Mental health bosses said figures that showed the NHS trust was not hitting emergency referral targets were 'wildly inaccurate', despite being the source of the information.

New figures from Norfolk and Suffolk NHS Foundation Trust (NSFT) have revealed that almost half of all emergency referrals were seen by staff within four hours. And a third of urgent referrals and routine referrals were seen within 72 hours and 28 days respectively, according to figures from a new safety indicator dashboard report.

Critics said the data showed that mental health services in Norfolk and Suffolk were in 'crisis'. However, officials from Norfolk and Suffolk NHS Foundation Trust said the half year figures for 2013/14 was a draft report and were not an accurate representation of the organisation's performance.

The report said that 52pc of emergency referrals were seen in four hours, 32pc of urgent referrals were seen in 72 hours and 33pc of routine referrals were seen in 28 days when the trust's target was 100pc.

It comes after the NHS trust launched new access and assessment teams in Norfolk and Suffolk earlier this year for new mental health referrals.

Kathy Chapman, director of operations, said the dashboard report was under development as a tool to be used internally and shared with Clinical Commissioning Groups.
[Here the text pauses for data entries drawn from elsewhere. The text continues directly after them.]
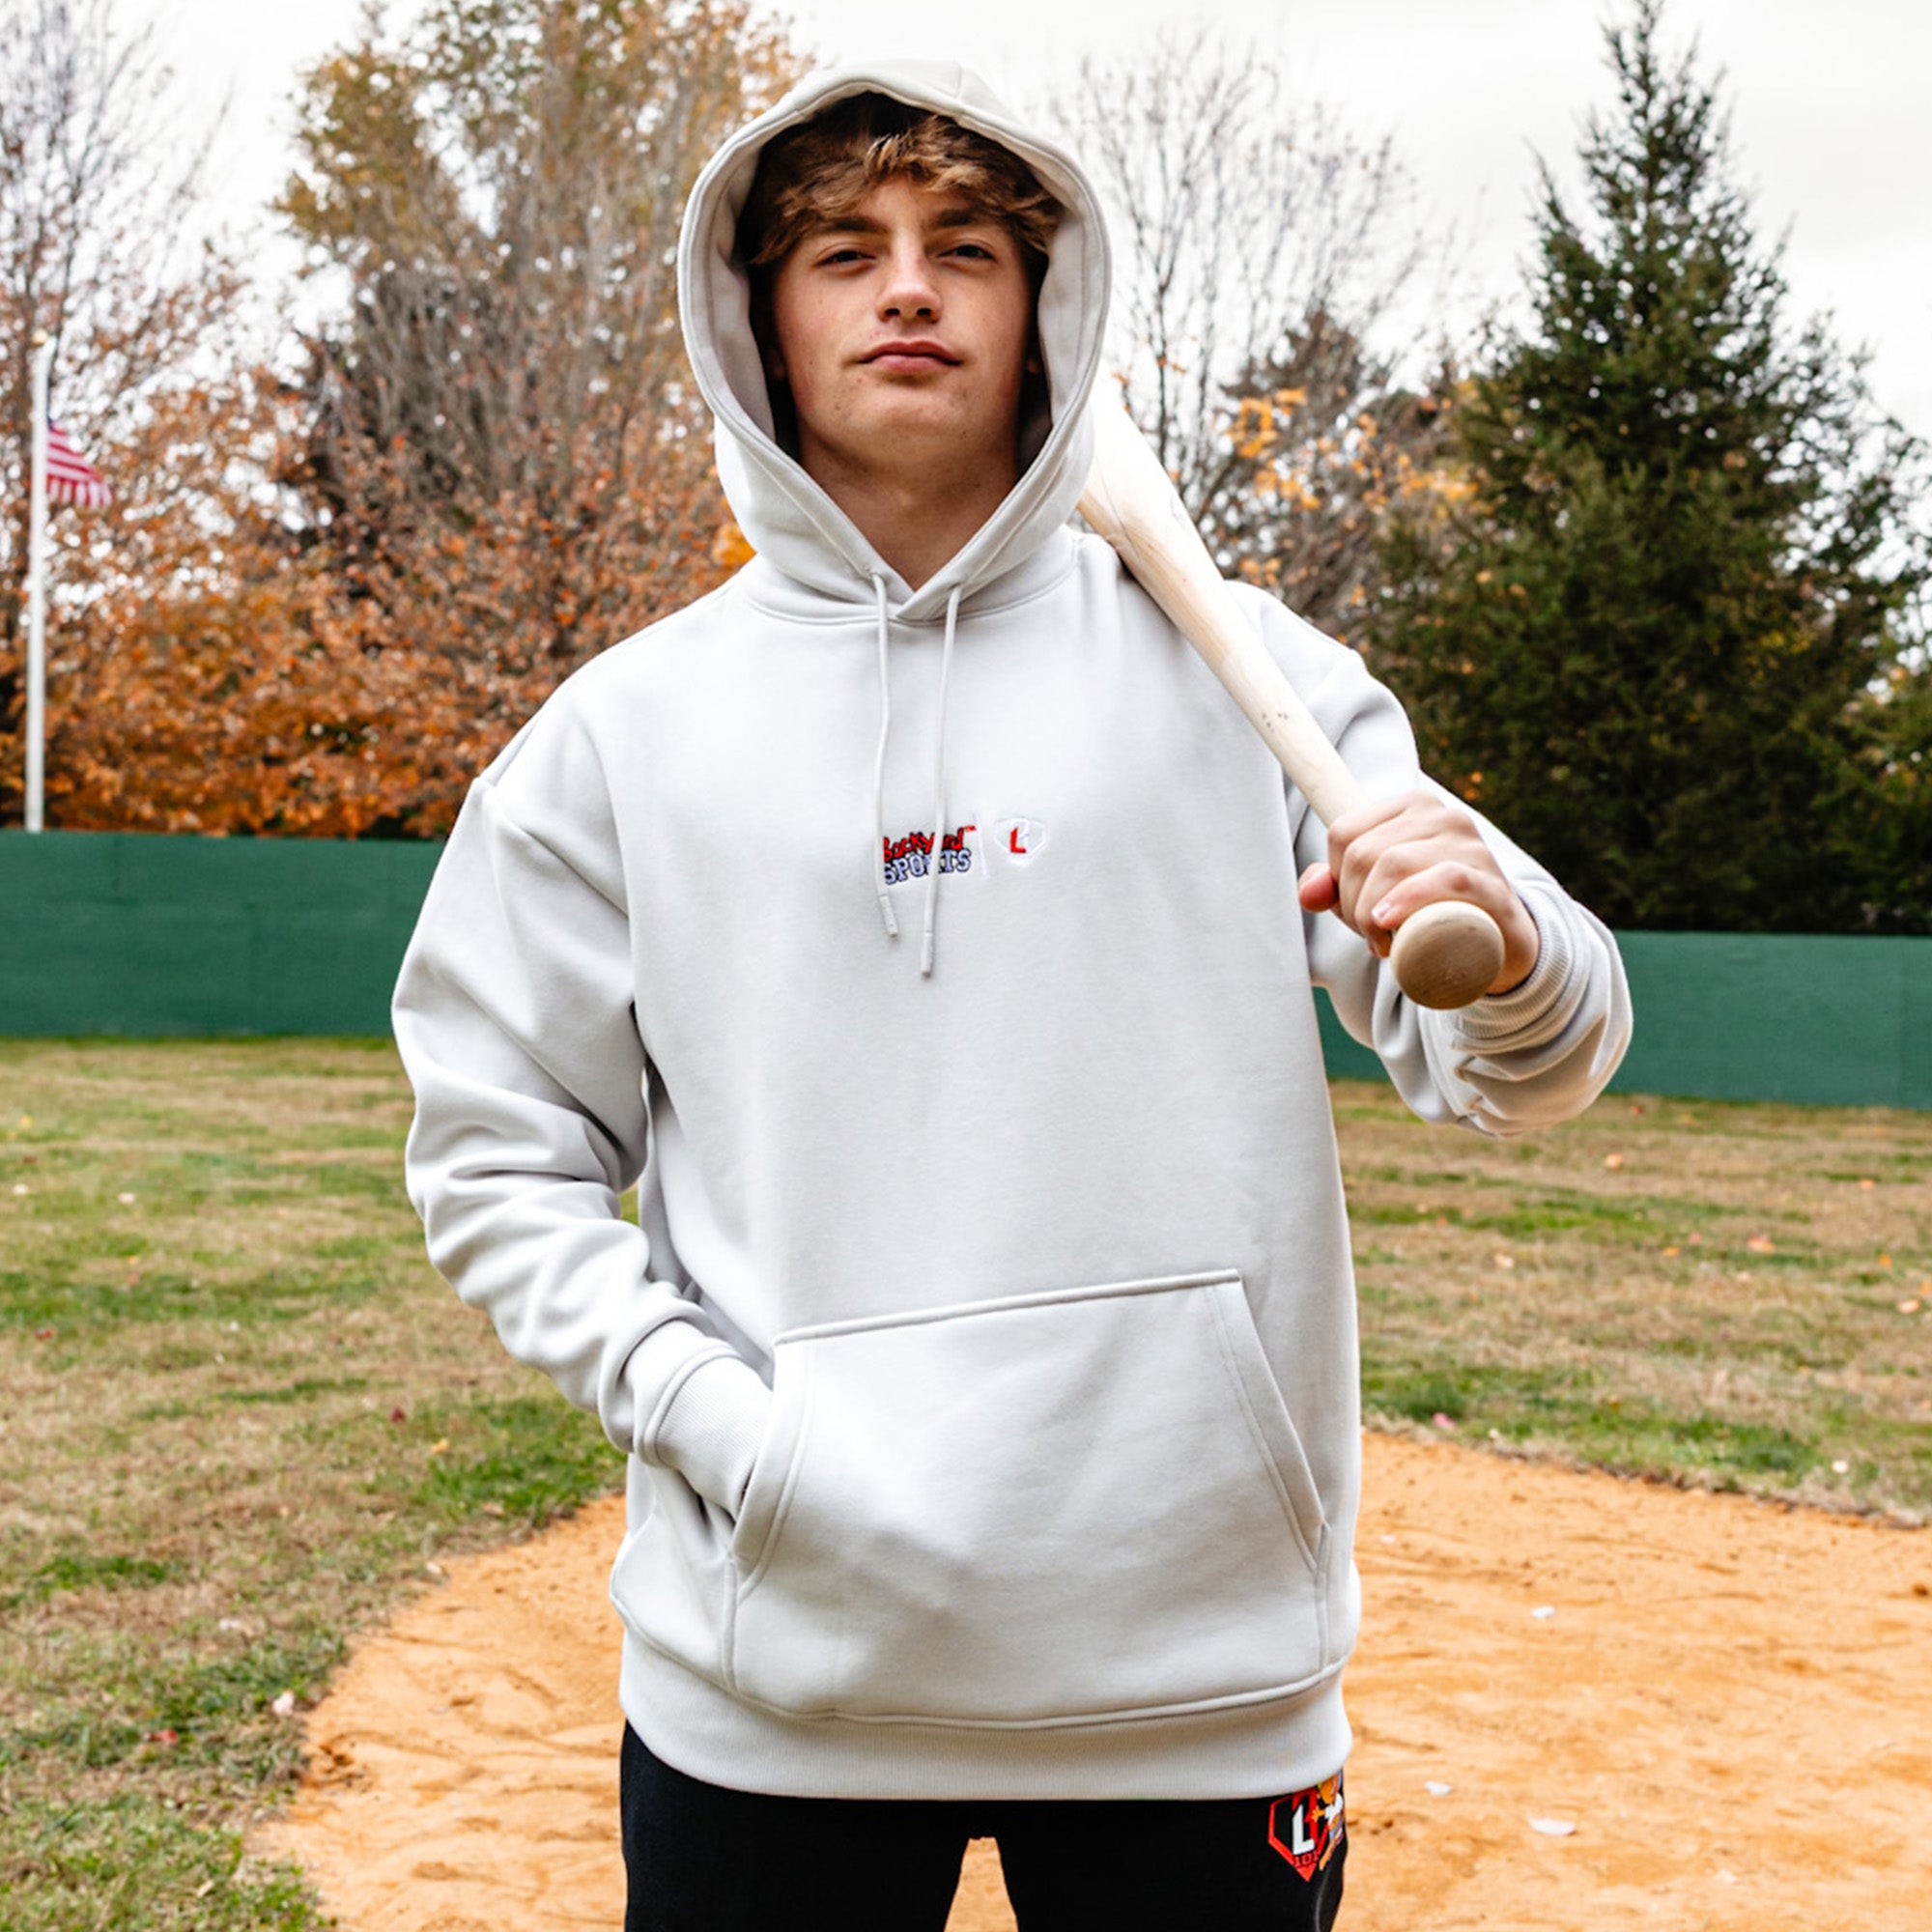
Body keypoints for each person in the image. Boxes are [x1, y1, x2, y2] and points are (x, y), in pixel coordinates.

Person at [392, 61, 1632, 1932]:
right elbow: (499, 1160)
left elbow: (1521, 1071)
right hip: (779, 1675)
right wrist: (736, 1432)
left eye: (962, 248)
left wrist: (1511, 947)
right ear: (757, 311)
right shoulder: (623, 735)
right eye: (843, 249)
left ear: (1043, 310)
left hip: (1195, 1673)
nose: (907, 289)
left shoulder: (1251, 676)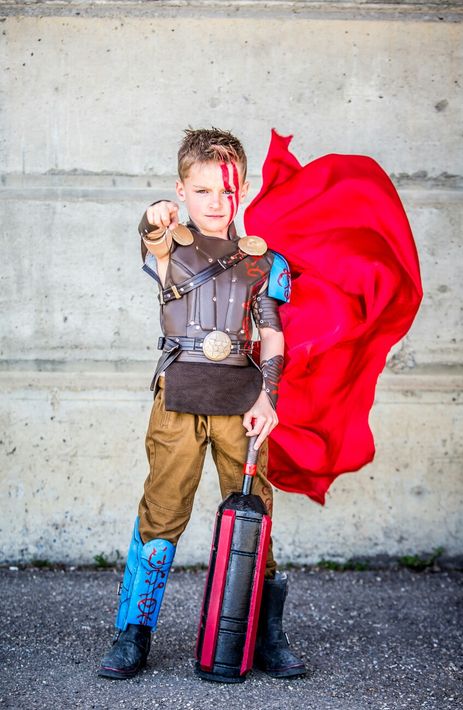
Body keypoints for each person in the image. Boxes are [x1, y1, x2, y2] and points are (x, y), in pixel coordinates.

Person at [98, 128, 305, 681]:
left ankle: (265, 634)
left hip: (242, 400)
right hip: (179, 397)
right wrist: (153, 214)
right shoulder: (171, 242)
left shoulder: (265, 261)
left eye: (228, 190)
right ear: (182, 190)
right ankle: (134, 633)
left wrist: (270, 396)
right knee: (162, 511)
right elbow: (148, 232)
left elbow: (274, 336)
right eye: (203, 190)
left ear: (244, 189)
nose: (217, 203)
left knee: (254, 514)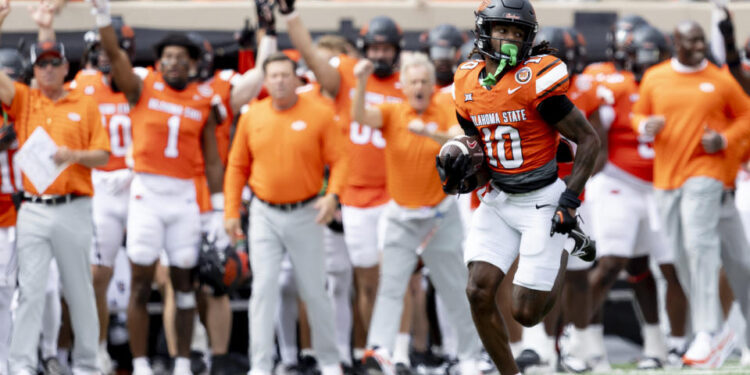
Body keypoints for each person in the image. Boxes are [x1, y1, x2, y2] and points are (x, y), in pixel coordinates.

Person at [443, 1, 600, 374]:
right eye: (503, 31)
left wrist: (570, 201)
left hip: (542, 200)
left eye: (517, 33)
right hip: (498, 199)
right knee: (477, 292)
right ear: (485, 31)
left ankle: (567, 238)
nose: (510, 39)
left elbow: (589, 140)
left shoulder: (536, 80)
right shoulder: (466, 81)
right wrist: (463, 172)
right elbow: (478, 147)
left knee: (526, 313)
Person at [89, 0, 225, 373]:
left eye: (182, 57)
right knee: (139, 284)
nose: (175, 62)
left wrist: (216, 209)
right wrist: (102, 18)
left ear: (193, 63)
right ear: (159, 61)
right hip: (146, 193)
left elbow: (212, 159)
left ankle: (182, 361)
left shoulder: (203, 99)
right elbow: (114, 54)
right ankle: (141, 363)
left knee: (184, 284)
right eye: (168, 56)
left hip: (183, 197)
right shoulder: (143, 88)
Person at [279, 3, 407, 361]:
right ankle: (353, 354)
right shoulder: (344, 76)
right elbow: (310, 56)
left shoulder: (407, 80)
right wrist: (292, 18)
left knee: (393, 281)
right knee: (349, 282)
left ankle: (397, 353)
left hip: (394, 194)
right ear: (364, 50)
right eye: (375, 48)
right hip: (346, 195)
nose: (380, 54)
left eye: (386, 48)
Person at [352, 52, 482, 375]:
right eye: (413, 82)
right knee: (391, 285)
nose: (419, 86)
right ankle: (381, 349)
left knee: (453, 286)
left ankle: (469, 355)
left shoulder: (443, 108)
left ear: (431, 84)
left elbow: (458, 138)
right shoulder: (392, 112)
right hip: (401, 215)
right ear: (404, 86)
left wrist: (428, 133)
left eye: (424, 80)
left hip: (439, 215)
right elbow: (358, 117)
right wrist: (360, 80)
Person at [632, 20, 750, 369]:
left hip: (708, 174)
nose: (700, 45)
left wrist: (724, 140)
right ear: (676, 42)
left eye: (702, 38)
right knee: (686, 255)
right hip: (667, 179)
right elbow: (639, 114)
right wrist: (643, 126)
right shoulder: (655, 76)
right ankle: (724, 333)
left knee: (700, 247)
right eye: (692, 40)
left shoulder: (721, 79)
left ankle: (707, 332)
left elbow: (746, 115)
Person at [0, 6, 110, 375]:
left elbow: (103, 154)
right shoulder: (25, 99)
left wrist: (73, 155)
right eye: (42, 64)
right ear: (35, 70)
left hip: (73, 207)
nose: (47, 69)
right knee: (29, 293)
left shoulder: (86, 103)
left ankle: (87, 365)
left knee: (79, 291)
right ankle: (20, 366)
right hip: (32, 207)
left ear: (66, 67)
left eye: (53, 63)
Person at [224, 52, 346, 375]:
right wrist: (231, 211)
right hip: (264, 212)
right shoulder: (252, 115)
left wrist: (333, 196)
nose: (279, 81)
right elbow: (237, 166)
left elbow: (341, 160)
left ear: (296, 78)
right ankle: (261, 365)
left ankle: (330, 361)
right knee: (263, 289)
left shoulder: (319, 113)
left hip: (306, 211)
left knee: (314, 290)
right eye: (273, 76)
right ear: (265, 81)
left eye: (284, 75)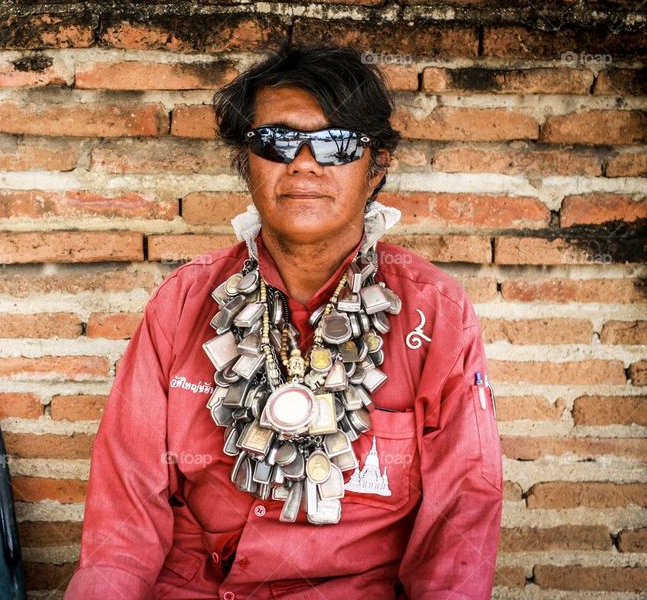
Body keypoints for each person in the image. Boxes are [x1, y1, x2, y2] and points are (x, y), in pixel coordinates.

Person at [64, 43, 503, 600]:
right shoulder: (183, 303)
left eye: (337, 143)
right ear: (246, 161)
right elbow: (125, 509)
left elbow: (462, 515)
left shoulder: (435, 314)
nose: (305, 162)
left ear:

'The version does not represent the trust's performance - it has been used in some internal meetings to develop the tool and we have always been clear in these meetings that the data in these tables does not represent the trust's performance.'

'The report should have said it was draft because the figures are not accurate. It is not the only tool we use to assess the safety of services. The dashboard is in development and we have never said it is our performance. It is out of date data and for most of those areas the performance is better. Given time, we can get the accurate information, but some of the stuff is wildly inaccurate.'

'The Access and Assessment figures are totally wrong and the vast majority of people are seen in those targets. We gets 100 referrals a day every day and that is just for Norfolk,' she said.

Bob Blizzard, prospective parliamentary candidate for Waveney, who was sent the safety dashboard report, said the figures also showed that the existing number of beds were fully occupied during the year to September before the completion of plans to cut bed numbers by 20pc.

'These figures are shocking and show the impact that the government's imposed budget reduction of 20pc over four years is having on patient services. They back up what staff have been telling me that there is a crisis in the local mental health service provided by the trust. To proceed with proposed cuts in adult acute beds at Carlton Court in Lowestoft or Northgate in Great Yarmouth will surely make the whole service unworkable.'

'Instead of making undeliverable promises to the public, the trust should tell the government that the cuts imposed on are unworkable. I am regularly being told of beds not being available for patients needing to be admitted,' he said.